In late August, Moody’s Investors Service released a report showing slower revenue growth for not-for-profit hospitals in the US during 2013. According to the company’s findings, revenue at 383 hospitals tracked grew 3.9 percent, much lower than the typical 7 percent annual growth rate. The report also found that admission rates had fallen for the first time. Hospital expenses also outgrew revenue growth for the second year in a row, contributing to this slowed growth.
The slowdown, according to Moody’s, was due to the increase in high-deductible health plans, which led patients to postpone care or use lower-cost retail clinics. Medicare also reduced reimbursement rates, and hospitals cited the ‘two-midnight rule,’ lower inpatient rates, and lower payments by commercial payers as other reasons for the drops in revenue.
On top of all of these reasons, another big factor in lowered revenue is the growing level of bad debt from patients with high-deductible health plans and high self-pay balances. The revenue decline for not-for-profit hospitals is the opposite of what for-profit hospitals have seen with positive revenue growth attributed to the Patient Protection and Affordable Care Act (PPACA). Higher earnings in for-profit organizations were usually linked to state decisions regarding Medicaid expansion.
It’s not all doom and gloom, however, for non-profit hospitals. Herein lie some opportunities for not-for-profit hospitals to increase patient traffic, improve collections on outstanding accounts receivables, and increase annual revenues.
Increase Patient Traffic
Although the PPACA mandates individuals to purchase a personal health insurance policy, many would-be patients are delaying care or using retail clinics due to higher out-of-pocket costs. Not-for-profit hospitals are mandated to publish charity care plans, and one way to help increase patient traffic would be to offer the opportunity for patients to pay high-deductible or self-pay balances with a payment plan.
Many times, payment plans provide low-cost, low-interest ways for hospitals to improve collections on self-pay balances while keeping care accessible to those who may not otherwise think they can afford it. Offering a payment plan option is one step to increasing patient traffic, but hospitals must communicate these opportunities with the community – just as they would a charity care plan. Share the opportunity to pay off high balances with a low-cost, low-interest monthly payment plan. Also, if contractual agreements with commercial payers allow, offer a prepay or prompt pay discount on balances paid in full.

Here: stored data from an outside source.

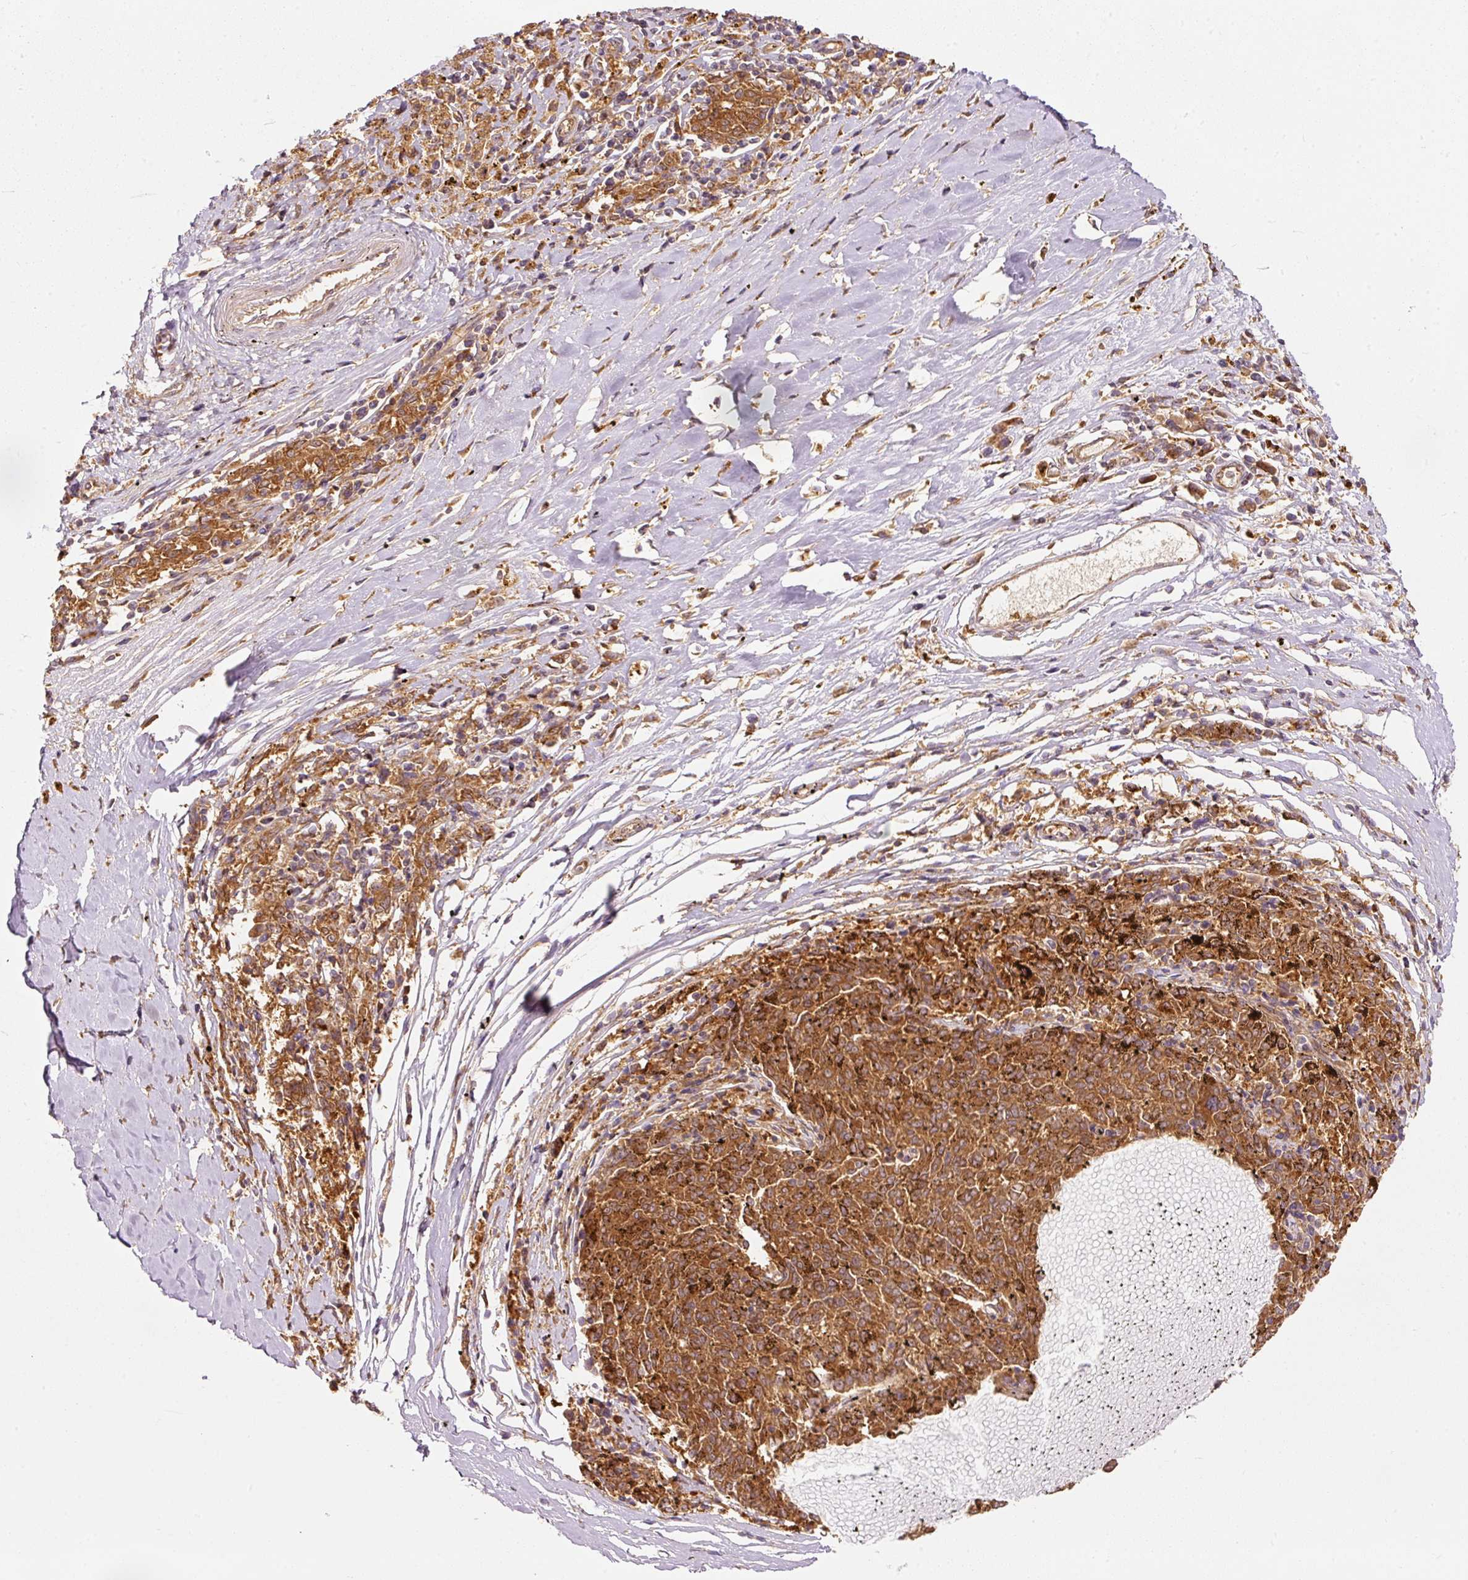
{"staining": {"intensity": "strong", "quantity": ">75%", "location": "cytoplasmic/membranous"}, "tissue": "melanoma", "cell_type": "Tumor cells", "image_type": "cancer", "snomed": [{"axis": "morphology", "description": "Malignant melanoma, NOS"}, {"axis": "topography", "description": "Skin"}], "caption": "Protein staining by immunohistochemistry demonstrates strong cytoplasmic/membranous positivity in approximately >75% of tumor cells in melanoma. (DAB (3,3'-diaminobenzidine) IHC with brightfield microscopy, high magnification).", "gene": "EIF3B", "patient": {"sex": "female", "age": 72}}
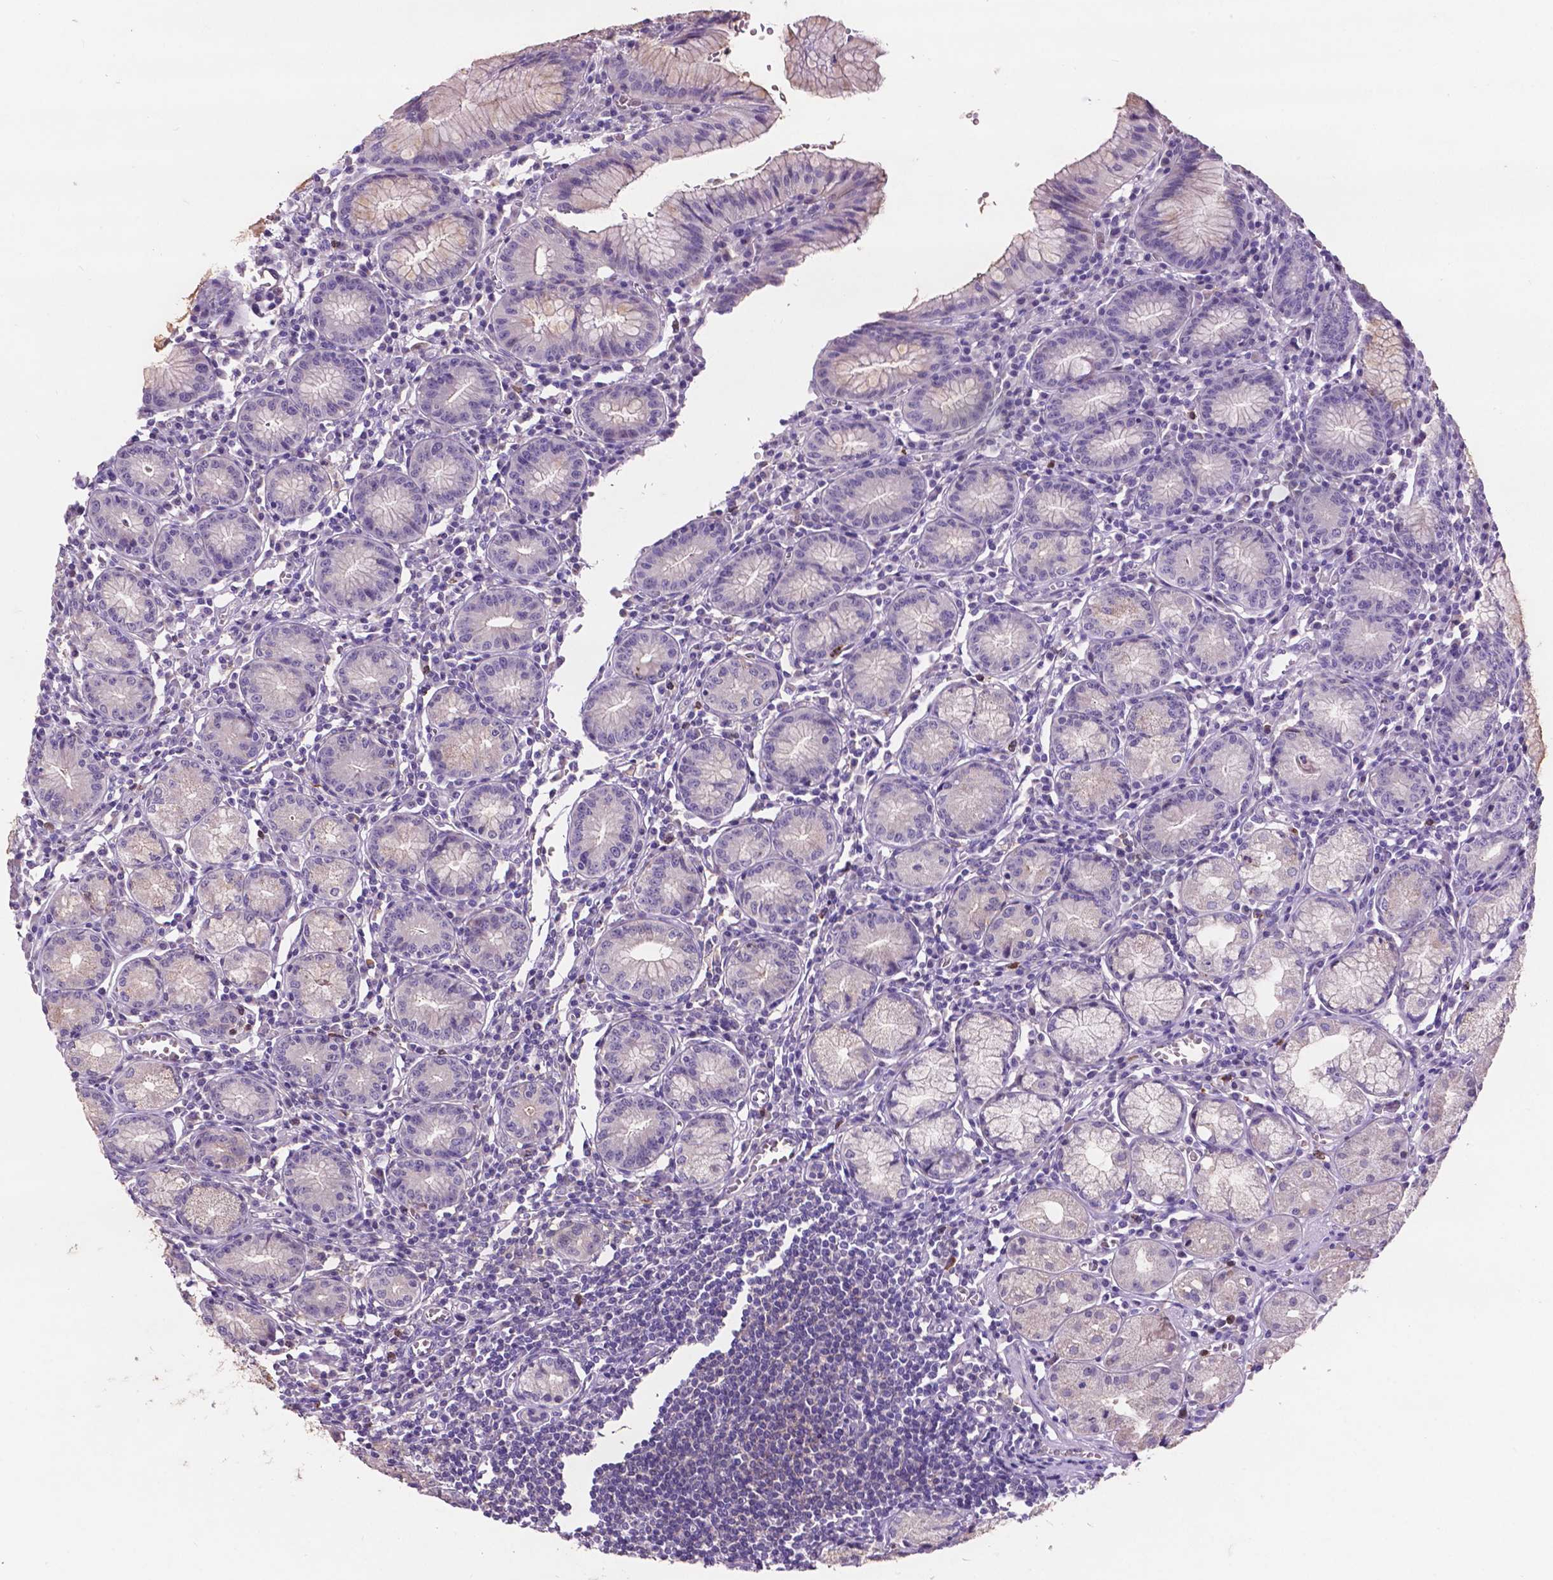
{"staining": {"intensity": "weak", "quantity": "<25%", "location": "cytoplasmic/membranous"}, "tissue": "stomach", "cell_type": "Glandular cells", "image_type": "normal", "snomed": [{"axis": "morphology", "description": "Normal tissue, NOS"}, {"axis": "topography", "description": "Stomach"}], "caption": "Glandular cells show no significant expression in normal stomach.", "gene": "PLSCR1", "patient": {"sex": "male", "age": 55}}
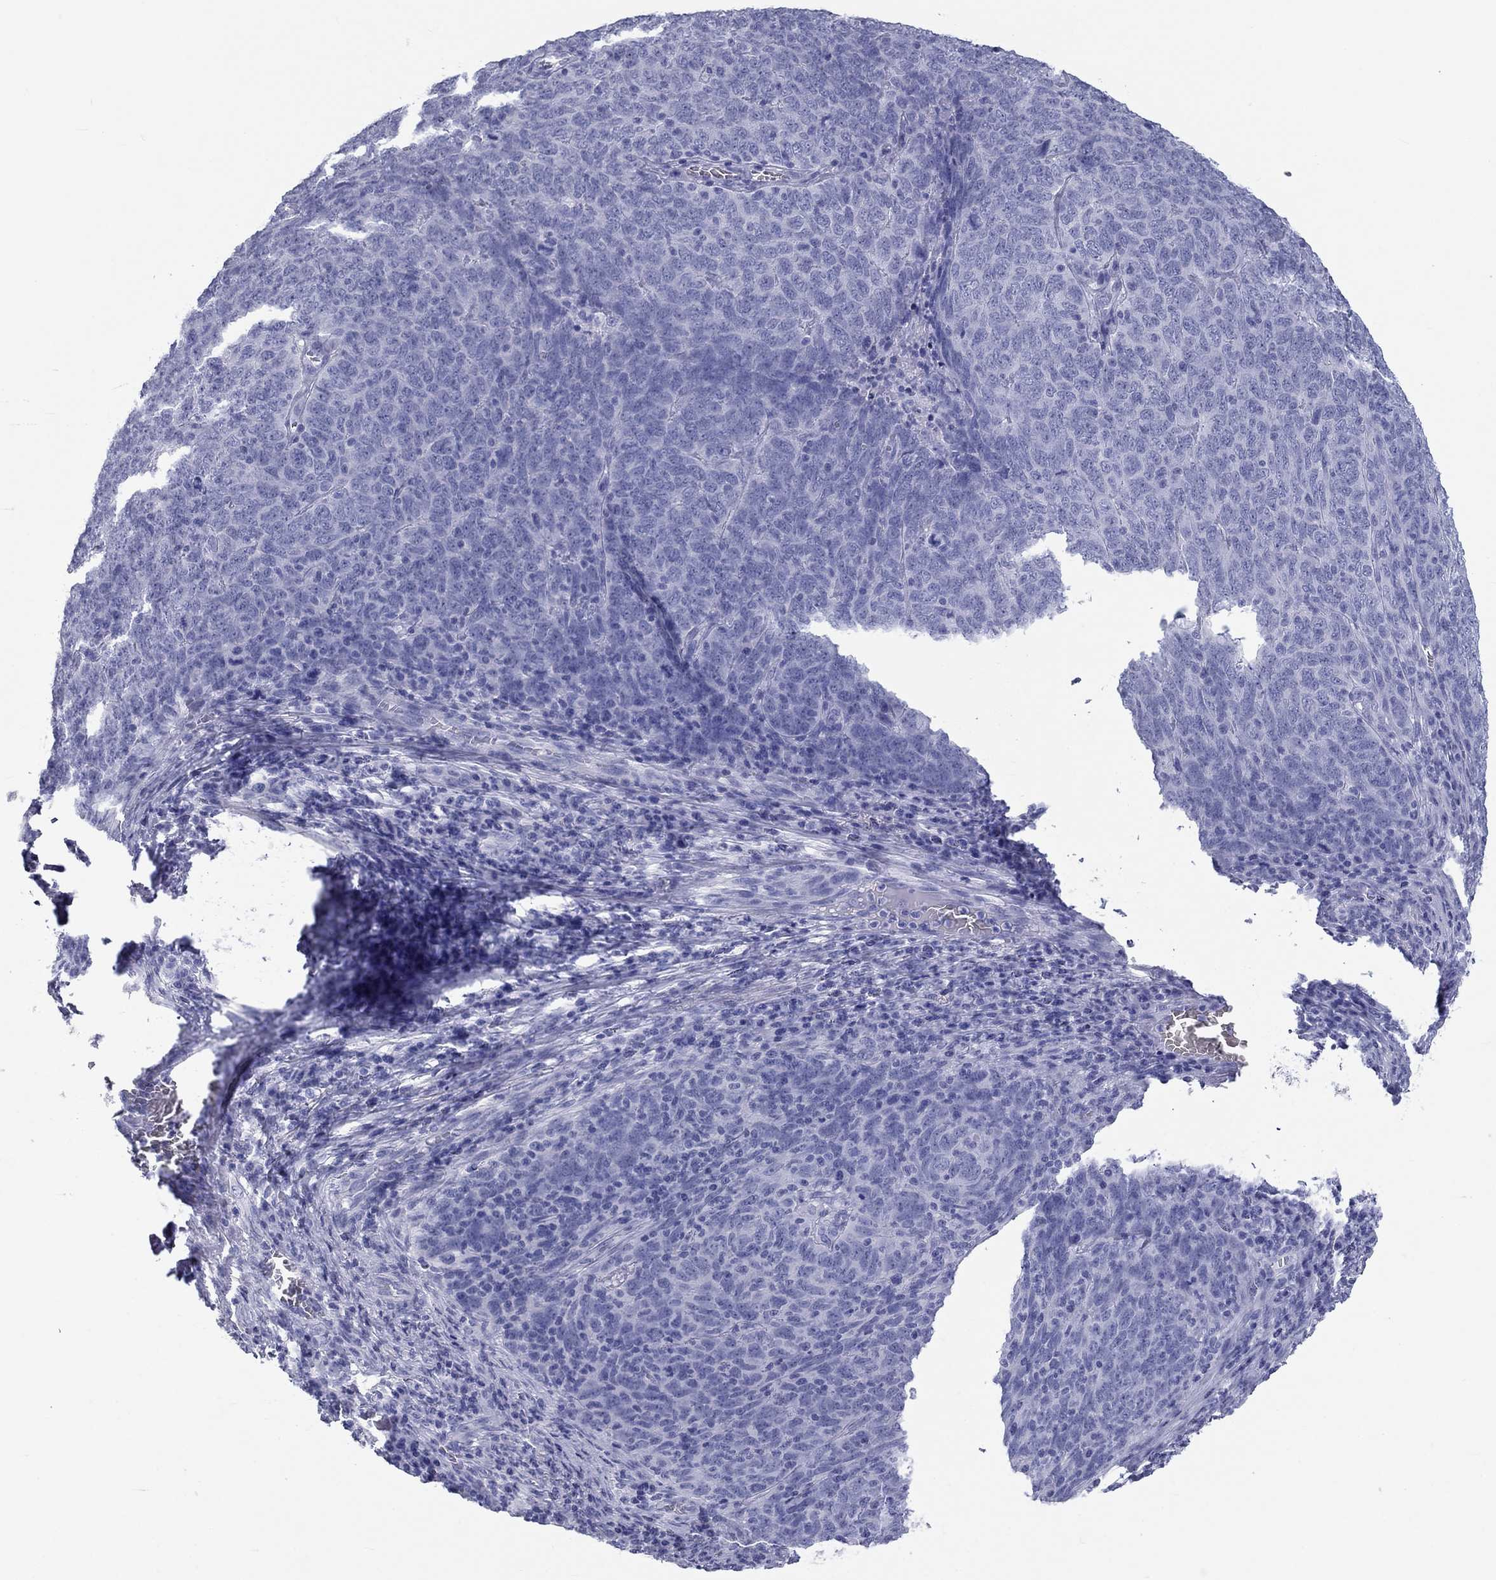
{"staining": {"intensity": "negative", "quantity": "none", "location": "none"}, "tissue": "skin cancer", "cell_type": "Tumor cells", "image_type": "cancer", "snomed": [{"axis": "morphology", "description": "Squamous cell carcinoma, NOS"}, {"axis": "topography", "description": "Skin"}, {"axis": "topography", "description": "Anal"}], "caption": "IHC of skin cancer (squamous cell carcinoma) reveals no expression in tumor cells. Brightfield microscopy of IHC stained with DAB (brown) and hematoxylin (blue), captured at high magnification.", "gene": "DNALI1", "patient": {"sex": "female", "age": 51}}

Improve Collections on Outstanding Accounts Receivables
By offering a low-cost patient payment plan, hospitals have an inherent opportunity to improve collections on outstanding self-pay balances. Not only does the plan increase the likelihood of patients paying complete balances, but it also increases the likelihood of the patient to use the hospital’s services in the future and garner higher satisfaction scores for the hospital.
Increase Annual Revenues
If your not-for-profit hospital follows the above steps, chances are, you’ll be better off at the end of the year. Find out why people are putting off care and address those issues with open communication and better payment options for your patients. The more financially accessible your hospitals are, the more patients you will see walk through your doors.